DATA SHOWN ▸
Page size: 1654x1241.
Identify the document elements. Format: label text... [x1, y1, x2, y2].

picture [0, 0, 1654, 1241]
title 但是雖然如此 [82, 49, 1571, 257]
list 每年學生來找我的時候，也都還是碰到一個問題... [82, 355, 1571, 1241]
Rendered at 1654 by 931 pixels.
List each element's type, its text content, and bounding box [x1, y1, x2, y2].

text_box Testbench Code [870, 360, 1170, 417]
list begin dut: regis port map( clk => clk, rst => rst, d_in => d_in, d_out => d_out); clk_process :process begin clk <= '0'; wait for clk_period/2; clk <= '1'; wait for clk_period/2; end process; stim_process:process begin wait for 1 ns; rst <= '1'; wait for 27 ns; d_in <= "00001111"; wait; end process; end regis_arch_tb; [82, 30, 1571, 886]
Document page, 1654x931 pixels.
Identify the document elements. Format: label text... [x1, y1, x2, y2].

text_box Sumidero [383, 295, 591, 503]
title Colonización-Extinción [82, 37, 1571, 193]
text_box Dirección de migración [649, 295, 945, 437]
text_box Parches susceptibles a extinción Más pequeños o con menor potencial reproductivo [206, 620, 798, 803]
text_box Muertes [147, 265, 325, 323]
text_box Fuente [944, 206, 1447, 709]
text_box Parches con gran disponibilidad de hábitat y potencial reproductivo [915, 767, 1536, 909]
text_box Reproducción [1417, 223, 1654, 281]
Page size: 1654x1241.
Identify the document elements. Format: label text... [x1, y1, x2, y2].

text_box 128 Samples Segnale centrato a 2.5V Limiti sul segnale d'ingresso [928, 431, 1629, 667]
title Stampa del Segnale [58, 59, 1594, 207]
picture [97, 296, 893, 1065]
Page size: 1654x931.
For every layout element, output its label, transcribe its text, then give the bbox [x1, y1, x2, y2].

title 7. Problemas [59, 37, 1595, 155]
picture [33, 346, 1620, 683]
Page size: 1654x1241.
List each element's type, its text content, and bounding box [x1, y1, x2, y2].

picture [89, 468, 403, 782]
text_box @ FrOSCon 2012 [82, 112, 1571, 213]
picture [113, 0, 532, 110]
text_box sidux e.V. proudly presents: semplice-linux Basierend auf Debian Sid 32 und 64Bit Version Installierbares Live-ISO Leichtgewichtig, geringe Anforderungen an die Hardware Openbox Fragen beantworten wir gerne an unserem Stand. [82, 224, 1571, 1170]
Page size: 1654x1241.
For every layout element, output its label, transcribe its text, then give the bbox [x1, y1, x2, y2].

THE REQUEST ▸ Rewrite all the lines above, substituting "Image size" for each "Page size" and leaving everything else untouched.

RESULT OF THE EXERCISE ▸
Image size: 1654x1241.
Identify the document elements. Format: label text... [x1, y1, x2, y2].

picture [0, 0, 1654, 1241]
title 但是雖然如此 [82, 49, 1571, 257]
list 每年學生來找我的時候，也都還是碰到一個問題... [82, 355, 1571, 1241]
Rendered at 1654 by 931 pixels.
List each element's type, its text content, and bounding box [x1, y1, x2, y2].

text_box Testbench Code [870, 360, 1170, 417]
list begin dut: regis port map( clk => clk, rst => rst, d_in => d_in, d_out => d_out); clk_process :process begin clk <= '0'; wait for clk_period/2; clk <= '1'; wait for clk_period/2; end process; stim_process:process begin wait for 1 ns; rst <= '1'; wait for 27 ns; d_in <= "00001111"; wait; end process; end regis_arch_tb; [82, 30, 1571, 886]
Document page, 1654x931 pixels.
Identify the document elements. Format: label text... [x1, y1, x2, y2].

text_box Sumidero [383, 295, 591, 503]
title Colonización-Extinción [82, 37, 1571, 193]
text_box Dirección de migración [649, 295, 945, 437]
text_box Parches susceptibles a extinción Más pequeños o con menor potencial reproductivo [206, 620, 798, 803]
text_box Muertes [147, 265, 325, 323]
text_box Fuente [944, 206, 1447, 709]
text_box Parches con gran disponibilidad de hábitat y potencial reproductivo [915, 767, 1536, 909]
text_box Reproducción [1417, 223, 1654, 281]
Image size: 1654x1241.
Identify the document elements. Format: label text... [x1, y1, x2, y2].

text_box 128 Samples Segnale centrato a 2.5V Limiti sul segnale d'ingresso [928, 431, 1629, 667]
title Stampa del Segnale [58, 59, 1594, 207]
picture [97, 296, 893, 1065]
Image size: 1654x931.
For every layout element, output its label, transcribe its text, then give the bbox [x1, y1, x2, y2].

title 7. Problemas [59, 37, 1595, 155]
picture [33, 346, 1620, 683]
Image size: 1654x1241.
List each element's type, its text content, and bounding box [x1, y1, x2, y2].

picture [89, 468, 403, 782]
text_box @ FrOSCon 2012 [82, 112, 1571, 213]
picture [113, 0, 532, 110]
text_box sidux e.V. proudly presents: semplice-linux Basierend auf Debian Sid 32 und 64Bit Version Installierbares Live-ISO Leichtgewichtig, geringe Anforderungen an die Hardware Openbox Fragen beantworten wir gerne an unserem Stand. [82, 224, 1571, 1170]
Image size: 1654x1241.
For every layout element, output its label, transcribe its text, then give the bbox [x1, y1, x2, y2].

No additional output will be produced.